La « gauche sans-gêne » en couverture du magazine Le Point de cette semaine, avec une photo d’Aquilino Morelle pour appuyer le propos. La formule est d’autant plus dure qu’elle tape dans le mille. Oui cette « gauche » peu regardante existe, oui elle a torpillé son camp en 1993, oui elle recommence en 2014.
Il ne manque qu’un détail à cette juste indignation. C’est que cette dénonciation n’aurait pas été possible sans des révélations empruntées à Mediapart, donc à un journal qui ne passe pas pour un suppôt de la droite.
Donc, sauf à faire preuve d’une approche hémiplégique de la morale, ce confrère libéral, qui n’a d’ailleurs pas hésité à révéler l’affaire Copé Bygmalion, ainsi que la presse de droite dans son ensemble, auront à cœur de dénoncer, avec la même vigueur, la « droite sans-gêne ».
Bienvenue au club, il y a du pain sur la planche !
Qui a dit, au soir de sa cinquième élection, en mars dernier : « Si on n’investit que ceux qui n’ont pas été condamnés par la justice, on n’a plus de candidats dans les Hauts-de-Seine. » C’est Patrick Balkany.

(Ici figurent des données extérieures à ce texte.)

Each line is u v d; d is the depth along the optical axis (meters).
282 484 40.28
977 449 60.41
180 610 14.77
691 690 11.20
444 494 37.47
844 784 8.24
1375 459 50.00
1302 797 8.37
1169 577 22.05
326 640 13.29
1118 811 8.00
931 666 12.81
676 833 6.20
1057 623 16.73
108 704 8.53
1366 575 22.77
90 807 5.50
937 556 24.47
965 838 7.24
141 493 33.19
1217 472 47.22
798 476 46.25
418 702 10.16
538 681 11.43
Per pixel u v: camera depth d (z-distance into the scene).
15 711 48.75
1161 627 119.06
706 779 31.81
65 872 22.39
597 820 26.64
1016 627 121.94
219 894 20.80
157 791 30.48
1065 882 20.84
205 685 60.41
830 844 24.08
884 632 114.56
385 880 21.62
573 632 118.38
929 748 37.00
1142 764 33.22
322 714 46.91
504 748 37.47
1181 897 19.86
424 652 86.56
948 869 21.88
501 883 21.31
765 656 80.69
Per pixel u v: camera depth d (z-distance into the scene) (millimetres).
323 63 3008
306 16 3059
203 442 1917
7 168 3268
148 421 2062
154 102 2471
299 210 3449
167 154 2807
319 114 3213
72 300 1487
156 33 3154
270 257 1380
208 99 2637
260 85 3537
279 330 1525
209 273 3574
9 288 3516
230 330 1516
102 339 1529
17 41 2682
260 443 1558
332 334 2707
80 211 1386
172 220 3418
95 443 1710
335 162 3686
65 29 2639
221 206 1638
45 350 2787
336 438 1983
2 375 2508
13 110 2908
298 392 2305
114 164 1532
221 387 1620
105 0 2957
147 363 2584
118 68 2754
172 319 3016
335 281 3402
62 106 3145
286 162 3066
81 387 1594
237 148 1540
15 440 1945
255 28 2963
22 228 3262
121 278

Quand sera-t-il rejeté par son camp comme l’a été le conseiller de François Hollande ? Quand cette « droite sans-gêne » sera-t-elle « démissionnée », et priée de rentrer dans ses foyers ?
Et le couple Dassault-Bechter ? À quel moment a-t-il réalisé que les voix ne s’achètent pas en politique, et combien d’articles fracassants Le Figaro a-t-il consacrés à sa dérive sans-gêne ?
Et Gilles Bourdouleix, réélu maire de Cholet malgré sa condamnation pour apologie de crimes contre l’humanité, après avoir jugé que « Hitler n’avait peut-être pas tué assez de Roms » ? Quand a-t-il été montré du doigt et clairement évacué lorsqu’il a quitté l’UDI, et qu’il s’est affilié à Debout la République, le parti de Nicolas Dupont-Aignan dont l’exigence éthique transpire à chaque discours ? Et Jacques Bompard condamné pour prise illégale d’intérêt, quand les épurateurs de l’extrême droite ou de la galaxie Bleu Marine ont-ils cessé de passer des accords avec lui dans le Vaucluse ?
Et Maryse Joissains ? Et Éric Woerth ? Et Nicolas Sarkozy ? Les silences de la droite vis-à-vis de ses responsables incertains signifient-ils que son ardeur morale ne s’intéresse qu’aux dérives de la gauche, et s’arrête aux limites de son camp ? Est-ce à dire que la morale n’est pas une exigence qui transcende les partis pris mais un piège partisan dans lequel on enferme son adversaire ?
Ce qui frappe à droite, c’est cette manière d’enfourcher les grands principes quand ils desservent le camp d’en face, et de s’en accommoder quand ils dérangent les amis. De faire silence, ou d’accabler ceux qui révèlent les turpitudes. De détester Mediapart à hauts cris, quand on y parle de Karachi ou de Neuilly, et de le citer à la barre des témoins, quand on dénonce Morelle ou Cahuzac.
La droite a le vent en poupe. Elle parle haut quoi qu’il arrive, et pas seulement à propos des affaires. Prenez l’économie. Les libéraux se sont crashés sur les crises successives à partir de 2008, au point de faire la manche auprès de leurs ennemis les États, mais quelques années plus tard, jamais leur discours, porté par la Commission européenne, n’a paru plus conquérant. C’est eux qui dictent, sur la morale comme sur le réalisme, c’est eux qui savent et qui rigolent. C’est que la droite n’est pas sans-gêne, elle est décomplexée, c’est même à cela qu’on peut la reconnaître.